::: GIVEN PASSAGE

Humane Explanations: Hindsight Experience Replay (HER)

Ra Bot
3 min readJan 7, 2022

In the ‘Humane Explanation’ series of articles, I aim to explain technical terms (and/or jargons) motivated by the four golden rules of writing: clarity, simplicity, brevity, and humanity — focusing on the last (and not the least).

Humane scenario: consider practicing taking penalty (spot) kicks in football (soccer).

Hindsight Experience Replay (HER) [1]: consider practicing taking penalty kicks in football (aka soccer). You are aiming to hit the top left corner of the nets by angling your shooting foot, body position, shot technique and such. In your practice shots, one specific angling is making the ball go to the right corner instead. Another time, you notice certain angles make the ball stay on the ground instead of the desired elevation you are seeking. You take note of these angles, and techniques and focus on avoiding them for your current goal (of shooting the top left corner). After you have achieved a certain accuracy and proficiency level for your current goal, your coach comes up and asks you to try the bottom right corner this time. You immediately recall that certain foot angles make the ball to go to the right corner, and the some others that make the ball stay on ground. You combine that hindsight knowledge with your now acquired proficiency of getting the elevation to hit the top of the post (like hitting the ball at a lower point), and you know you don’t want to hit the ball lower now with your new objective (trying to keep the shot on ground). With these hindsight knowledge, you take a crack at the new goal (of shooting the bottom right corner), and to your (and the coach’s) amazement, you master this new goal in a considerably shorter time than your previous goal’s drill! There is a significant ramp-up on efficiency over having to learn the new goal from scratch — say you came back the next week with your hindsight memory cleared.

::::::

# [QUESTIONS ON THE MATERIAL]
1. Copy word for word everything in the passage on Hindsight Experience Replay from "In the ‘Humane" down to "not the least).".
2. Carry the passage on Hindsight Experience Replay further, starting after its final sentence.
The records after this point are not needed.

::: DATASET CONTENT

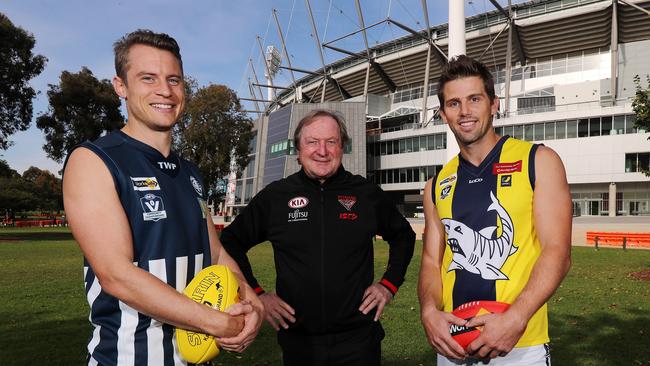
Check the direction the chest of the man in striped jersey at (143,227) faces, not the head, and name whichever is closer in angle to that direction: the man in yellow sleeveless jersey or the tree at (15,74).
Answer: the man in yellow sleeveless jersey

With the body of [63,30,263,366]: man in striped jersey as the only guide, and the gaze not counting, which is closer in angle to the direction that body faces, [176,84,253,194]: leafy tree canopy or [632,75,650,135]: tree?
the tree

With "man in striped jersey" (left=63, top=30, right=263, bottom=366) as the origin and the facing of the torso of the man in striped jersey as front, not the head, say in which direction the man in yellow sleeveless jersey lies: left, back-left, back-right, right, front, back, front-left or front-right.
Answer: front-left

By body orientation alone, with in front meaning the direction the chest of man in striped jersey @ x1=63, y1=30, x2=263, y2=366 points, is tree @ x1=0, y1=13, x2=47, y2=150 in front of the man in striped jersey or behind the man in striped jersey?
behind

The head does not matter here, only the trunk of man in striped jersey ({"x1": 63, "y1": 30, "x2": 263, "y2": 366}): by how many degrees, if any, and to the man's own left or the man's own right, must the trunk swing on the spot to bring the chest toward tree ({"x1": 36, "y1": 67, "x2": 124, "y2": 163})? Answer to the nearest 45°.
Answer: approximately 135° to the man's own left

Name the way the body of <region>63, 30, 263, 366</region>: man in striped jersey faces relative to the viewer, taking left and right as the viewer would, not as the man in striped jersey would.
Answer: facing the viewer and to the right of the viewer

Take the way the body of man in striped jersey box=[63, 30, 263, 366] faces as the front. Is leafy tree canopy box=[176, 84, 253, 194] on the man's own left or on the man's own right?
on the man's own left

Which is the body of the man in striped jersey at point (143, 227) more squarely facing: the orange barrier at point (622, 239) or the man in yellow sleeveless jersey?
the man in yellow sleeveless jersey

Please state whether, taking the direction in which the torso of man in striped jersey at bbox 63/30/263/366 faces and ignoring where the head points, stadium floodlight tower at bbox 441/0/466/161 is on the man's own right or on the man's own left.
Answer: on the man's own left

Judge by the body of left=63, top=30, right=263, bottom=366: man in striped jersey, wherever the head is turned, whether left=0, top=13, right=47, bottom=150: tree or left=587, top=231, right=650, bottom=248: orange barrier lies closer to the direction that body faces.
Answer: the orange barrier

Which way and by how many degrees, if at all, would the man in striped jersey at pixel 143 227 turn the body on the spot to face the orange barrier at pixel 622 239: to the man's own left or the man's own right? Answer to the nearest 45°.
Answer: approximately 90° to the man's own left
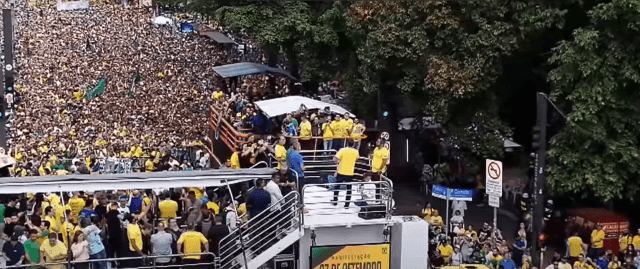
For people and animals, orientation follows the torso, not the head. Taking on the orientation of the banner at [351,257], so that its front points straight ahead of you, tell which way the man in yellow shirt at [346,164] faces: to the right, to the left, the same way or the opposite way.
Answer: the opposite way

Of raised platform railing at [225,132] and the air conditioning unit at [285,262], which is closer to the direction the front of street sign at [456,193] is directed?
the air conditioning unit

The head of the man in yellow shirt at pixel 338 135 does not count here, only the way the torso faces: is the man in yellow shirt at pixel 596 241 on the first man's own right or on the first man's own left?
on the first man's own left

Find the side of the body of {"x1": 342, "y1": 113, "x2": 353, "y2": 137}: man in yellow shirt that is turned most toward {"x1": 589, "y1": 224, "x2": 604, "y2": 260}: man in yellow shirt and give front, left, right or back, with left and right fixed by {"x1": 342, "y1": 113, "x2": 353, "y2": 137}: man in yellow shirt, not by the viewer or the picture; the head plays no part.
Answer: left

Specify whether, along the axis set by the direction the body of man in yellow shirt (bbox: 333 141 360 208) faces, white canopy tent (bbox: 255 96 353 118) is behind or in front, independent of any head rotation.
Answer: in front
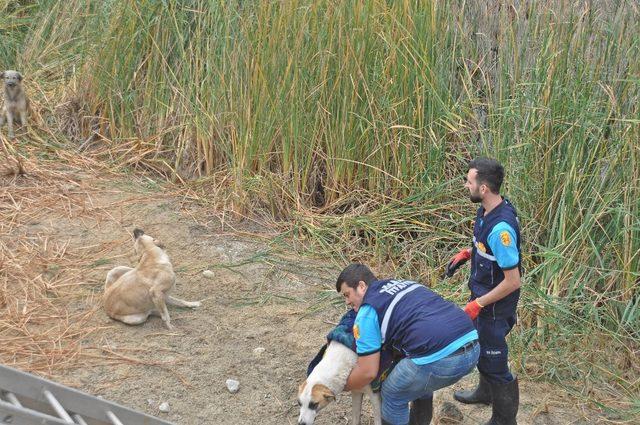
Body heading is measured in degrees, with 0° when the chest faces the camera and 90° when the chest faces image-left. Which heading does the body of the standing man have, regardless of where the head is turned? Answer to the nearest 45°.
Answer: approximately 90°

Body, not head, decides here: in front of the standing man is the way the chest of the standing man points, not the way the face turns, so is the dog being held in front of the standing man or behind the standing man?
in front

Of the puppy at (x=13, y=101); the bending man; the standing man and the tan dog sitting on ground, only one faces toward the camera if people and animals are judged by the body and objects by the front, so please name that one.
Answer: the puppy

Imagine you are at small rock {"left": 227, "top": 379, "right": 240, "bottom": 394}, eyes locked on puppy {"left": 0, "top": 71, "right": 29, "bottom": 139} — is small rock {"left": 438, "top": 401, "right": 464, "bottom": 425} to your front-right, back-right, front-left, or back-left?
back-right

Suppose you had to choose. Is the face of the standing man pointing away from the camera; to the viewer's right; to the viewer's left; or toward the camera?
to the viewer's left

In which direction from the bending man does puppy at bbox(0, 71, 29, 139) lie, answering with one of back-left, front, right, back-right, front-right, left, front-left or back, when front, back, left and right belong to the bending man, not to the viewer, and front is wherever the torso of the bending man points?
front-right

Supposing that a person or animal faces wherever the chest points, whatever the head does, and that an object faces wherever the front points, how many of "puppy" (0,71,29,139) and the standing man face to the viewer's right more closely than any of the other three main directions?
0

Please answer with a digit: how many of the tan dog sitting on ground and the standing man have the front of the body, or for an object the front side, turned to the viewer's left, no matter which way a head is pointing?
1

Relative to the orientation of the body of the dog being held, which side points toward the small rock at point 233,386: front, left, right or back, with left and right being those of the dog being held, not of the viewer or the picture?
right

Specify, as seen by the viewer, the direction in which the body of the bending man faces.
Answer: to the viewer's left

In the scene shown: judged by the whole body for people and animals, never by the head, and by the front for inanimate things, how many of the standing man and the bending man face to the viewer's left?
2

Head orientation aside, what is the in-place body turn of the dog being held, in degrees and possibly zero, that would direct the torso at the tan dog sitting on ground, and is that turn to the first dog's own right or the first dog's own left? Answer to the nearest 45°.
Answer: approximately 90° to the first dog's own right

::::::

# [RESPONSES BY ITEM NUMBER]
1.
In the ‘Humane Explanation’ series of articles, I aim to explain technical terms (and/or jargons) motivated by the four golden rules of writing: clarity, simplicity, brevity, and humanity — focusing on the last (and not the least).

2.
This is the essence of HER. Learning from unsuccessful trials or outcomes by moving the goal-post (no pun intended). Instead of discarding the experience of an unsuccessful outcome, you rewrite the experience as a successful outcome for an altered goal.

Isn’t the idea magnificent?! I find HER has an amazing illustration of inventing powerful ideas from simple reframing of observation inference — simply beautiful!

I am quoting the corresponding/relevant technical portion from the paper [1] below:

“The pivotal idea behind our approach is to re-examine this trajectory with a different goal — while this trajectory may not help us learn how to achieve the state g, it definitely tells us something about how to achieve the state sT . This information can be harvested by using an off-policy RL algorithm and experience replay where we replace g in the replay buffer by sT . In addition we can still replay with the original goal g left intact in the replay buffer.”

A closely related derived technique in the language (text) realm (trajectory relabeling technique for language instructions) is Hindsight Instruction Relabeling (HIR) proposed in [2]. While I’ll explain it in a different post (to keep this discussion focused), interested/over-zealous readers are encouraged to check out it in [2].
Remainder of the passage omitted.